Colloquium: Prof. Martin Ackermann

Wednesday, Nov 10, 2021, at 12.15 - 13.30
Room RZ F 21 or Online, Zoom | Sign up here

Science policy advising in times of a pandemic

Enlarged view: Colloquium: Martin Ackermann

The COVID-19 pandemic has put a spotlight on how science interacts with policy-making and with the society. It has shown how science can support political decision making and help find solutions, and has also revealed how tensions can arise between politics and science. I will report from my experiences in science policy advising during the COVID-19 pandemic in Switzerland. As a newcomer to the science policy interface, I was heading the Swiss COVID science task force for one year, until August 2021. Compared to similar groups in other countries, the Swiss task force was broad and large – covering a wide range of disciplines, and since most disciplines were represented with several experts, consisting of almost eighty scientists. This structure allowed addressing the impacts of the pandemic on society in an interdisciplinary manner, but also entailed difficulties of coordination and communication. I will summarize the challenges that we initially faced in the dialogue with politics and the administration, problems of mutual trust, mutual understanding, and a clear view on the different roles. Then I will describe how these problems could be solved, and discuss whether we can learn from these experiences for future interactions between science, policy and the society.
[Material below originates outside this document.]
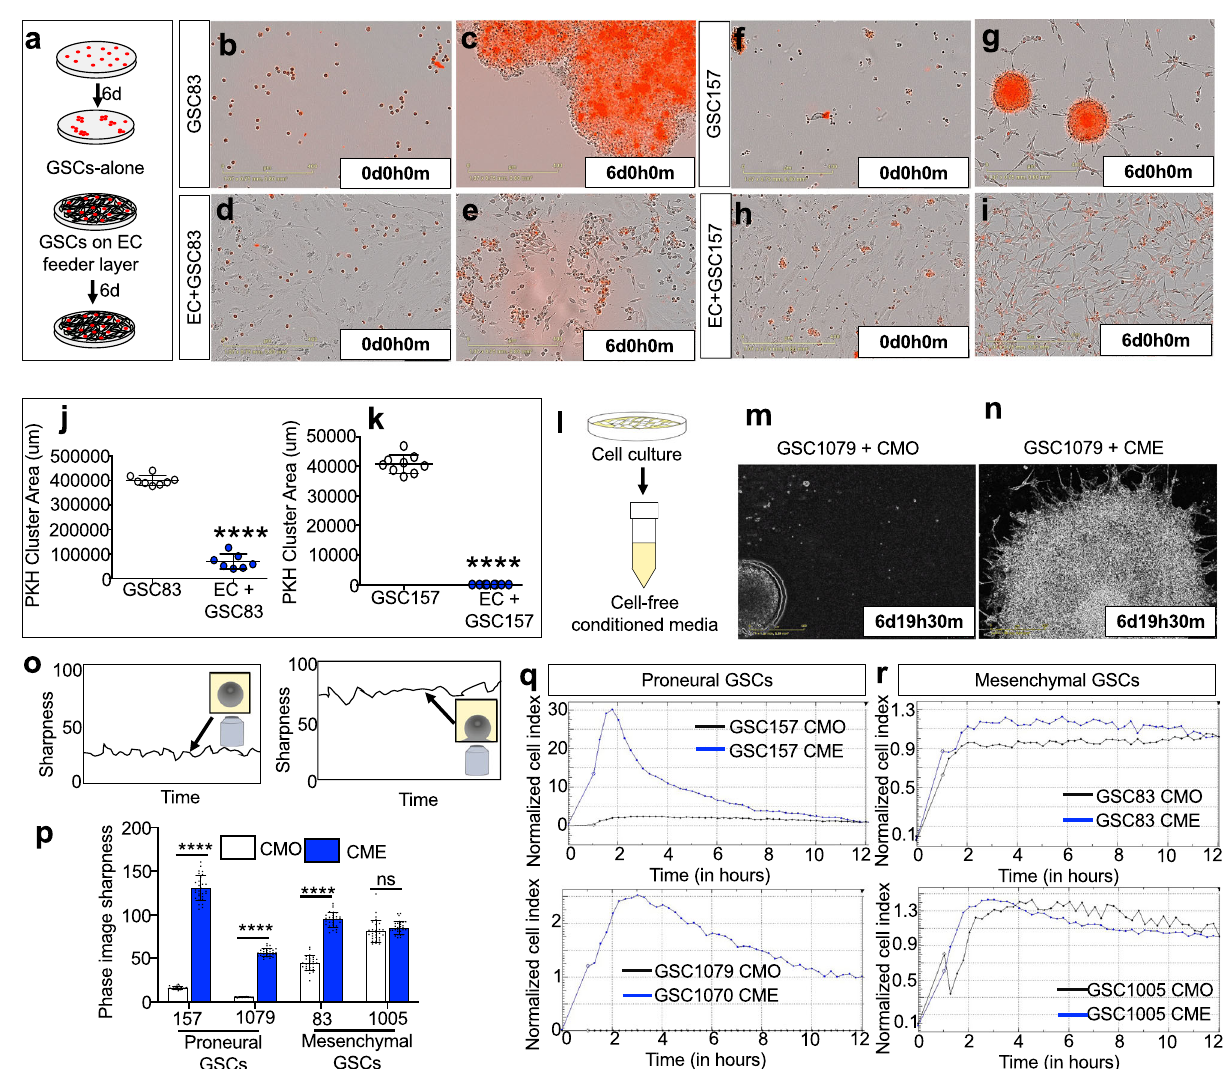
Fig. 2 | Paracrine disruption of glioma stem cell sphere formation by endo- thelialcells.a SchematicofculturingGSCsalone,orinco-culturewithHUVECsfor 6days.RedrepresentsGSCsandlightgreenrepresentsHUVECs. b , c Mesenchymal GSC83 stained with PKH26 (red) were cultured alone for 6 days and growth pat- ternswererecordedusingIncucyteimaging. d , e MesenchymalGSC83stainedwith PKH26 and co-cultured with unlabeled HUVECs for 6 days and recorded using Incucyte. f , g Proneural GSC157 stained with PKH26 and cultured for 6 days (Incucyte). h , i Proneural GSC157 stained with PKH26 and cultured with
About Prof. Dr. Martin Ackermann

Martin Ackermann has been SNF Professor at ETH Zurich since 2006, Associate Professor since August 2008 and Full Professor of Microbial Systems Ecology since 2015.

Martin Ackermann was born in Schwyz in 1971. He studied Biology at the University of Basel and did his PhD with Urs Jenal and Steve Stearns in Basel on aging in bacteria. After his PhD he worked for two years as a postdoc with Lin Chao at UC San Diego. In 2004 he joined Sebastian Bonhoeffer's group at ETH Zurich.

The group of Martin Ackermann is working on fundamental questions on the ecology and evolution of bacteria: on interactions within and between species, on how bacteria cope with ever-​changing environments and how the properties and functions of microbial communities emerge from the activities of individual cells and interactions between them. The group often works at the level of single cells, and asks how this perspective provides insights that could not be obtained by population experiments. It aims to develop basic principles with model systems in the laboratory, and then to test these principles in more natural situations. The ultimate goal is to further our understanding of the biology of bacteria in nature (including in associations with hosts), and to also provide insights that are of practical use for controlling and harnessing bacterial activities.